Sweatshirt that reads “Life took me to Massachusetts, but I’ll always be a Georgia girl”

As somebody who moved from Atlanta to Boston over a year ago, that’s definitely one targeted ad. I took a screenshot and sent it to a friend, who immediately texted back, “That’s so creepy!!!”

It seemed a little creepy to me too. But, fair enough - I do have my hometown and current city listed on my Facebook page, so that information isn’t hard to find. And honestly, working in the digital marketing world, I understand the effectiveness of targeted ads that are done right. According to Wired, smart and transparent targeted ads will drive clicks and increase conversion rates, while ads that are viewed as “creepy” will actually steer consumers away from clicking. For example, ads that give recommendations based on the items you previously ordered do extremely well. Pink hoodies with badly photoshopped phrases about where you live may still make an impact, but it will likely be a bad one.

Still, the post did make me wonder exactly how much of my information is being tracked, so I investigated a little further. In Facebook’s settings, under the “Ad” tab, there’s an option to view the information you’re sharing with advertisers, as well as the type of ads that are being targeted to you. Here, Facebook gives you the option to hide these ads or opt out of sharing your information. Also located in the settings, “Your Facebook Information,” will give you insight into the data Facebook is supposedly keeping on you, with the option to opt out here as well. Message history, search history, location tracking and facial recognition are all some of the settings you can browse through and manage.

Screenshot of “Your Facebook Information”

And Facebook is just the starting place. It’s no surprise that the real conglomerate of our personal data is Google. In the same week I saw that Facebook post, I also came across a Reddit thread that asked, “People who downloaded their Google data and went through it, what were the most unsettling things you found out they had stored on you?” I never even realized I could access the data that Google was collecting, but after seeing that post I immediately wanted to know more.

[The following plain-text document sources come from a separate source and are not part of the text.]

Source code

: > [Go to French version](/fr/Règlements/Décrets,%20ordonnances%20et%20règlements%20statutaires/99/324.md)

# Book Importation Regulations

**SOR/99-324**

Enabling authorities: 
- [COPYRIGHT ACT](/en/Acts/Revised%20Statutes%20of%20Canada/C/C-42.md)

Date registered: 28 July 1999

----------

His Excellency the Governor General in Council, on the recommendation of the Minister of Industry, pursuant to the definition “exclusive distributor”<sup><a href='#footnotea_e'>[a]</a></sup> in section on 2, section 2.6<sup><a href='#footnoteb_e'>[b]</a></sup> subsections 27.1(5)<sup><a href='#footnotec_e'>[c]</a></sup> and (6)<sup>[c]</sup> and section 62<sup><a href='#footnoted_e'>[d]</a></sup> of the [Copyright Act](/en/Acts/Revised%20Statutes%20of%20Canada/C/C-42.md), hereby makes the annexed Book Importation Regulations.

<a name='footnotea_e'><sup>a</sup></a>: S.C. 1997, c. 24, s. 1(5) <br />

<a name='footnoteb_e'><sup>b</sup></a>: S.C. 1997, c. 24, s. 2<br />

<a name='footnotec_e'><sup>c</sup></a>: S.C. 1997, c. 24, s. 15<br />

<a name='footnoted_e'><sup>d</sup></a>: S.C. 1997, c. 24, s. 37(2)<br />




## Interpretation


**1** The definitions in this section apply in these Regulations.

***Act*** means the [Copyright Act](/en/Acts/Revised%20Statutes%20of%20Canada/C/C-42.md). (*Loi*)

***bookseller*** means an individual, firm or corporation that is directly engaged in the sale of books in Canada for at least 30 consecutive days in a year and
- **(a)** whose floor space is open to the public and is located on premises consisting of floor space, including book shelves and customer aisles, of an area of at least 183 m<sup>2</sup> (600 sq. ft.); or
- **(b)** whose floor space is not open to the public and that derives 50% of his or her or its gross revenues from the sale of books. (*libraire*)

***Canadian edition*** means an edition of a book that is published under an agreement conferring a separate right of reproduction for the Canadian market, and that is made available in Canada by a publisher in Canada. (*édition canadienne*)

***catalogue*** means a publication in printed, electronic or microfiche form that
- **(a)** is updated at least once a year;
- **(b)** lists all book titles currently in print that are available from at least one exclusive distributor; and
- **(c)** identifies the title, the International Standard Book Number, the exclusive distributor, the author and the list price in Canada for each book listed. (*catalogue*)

Google lists really simple directions to follow in order to download the data they’ve accumulated on you. All you need to do is log in with your Google account and provide an email address for the archived data to be sent to. Google warns that the data download could take hours or even days to complete, but mine only took 7 minutes.

So what was in my Google archive? Basically, the download consisted of Excel spreadsheets that outlined my entire internet use. Some of the data I expected, and then there were other parts of the archive that were either unsettling or totally random. The breakdown of my data included:

  • My browsing history
  • All Google and image searches made, marked with my location at the time of search
  • Every YouTube video I’ve looked for or watched
  • A list of every flight I’ve booked – detailed down to the terminal and gate number
  • Every ad I’ve clicked on or item I’ve purchased online since 2009
  • Every address I’ve searched for in Google maps
  • An accurate log of my location for the past few years, including my home address
  • Photos uploaded to Google Drive, including ones I thought were deleted
  • Voice recordings (this section was empty for me, but not for those that use Google’s voice to text function)
  • An Excel sheet dedicated solely to the address of a zoo I volunteered at once and never went back to
  • A blog post I wrote for a World History school project in the 10th grade
  • A pizza order that I placed on September 25, 2017 at 7:50PM

That’s a whole lot of information to keep track of. It’s eye-opening, and a bit scary, to understand just how many details Google knows about my life, especially when I don’t remember the details myself. After wading through the mass of information, I decided to take a visit to Google’s Activity Controls, where you can update the settings to control the information Google saves. Though by no means a save-all, it is definitely the starting point to establishing more data security.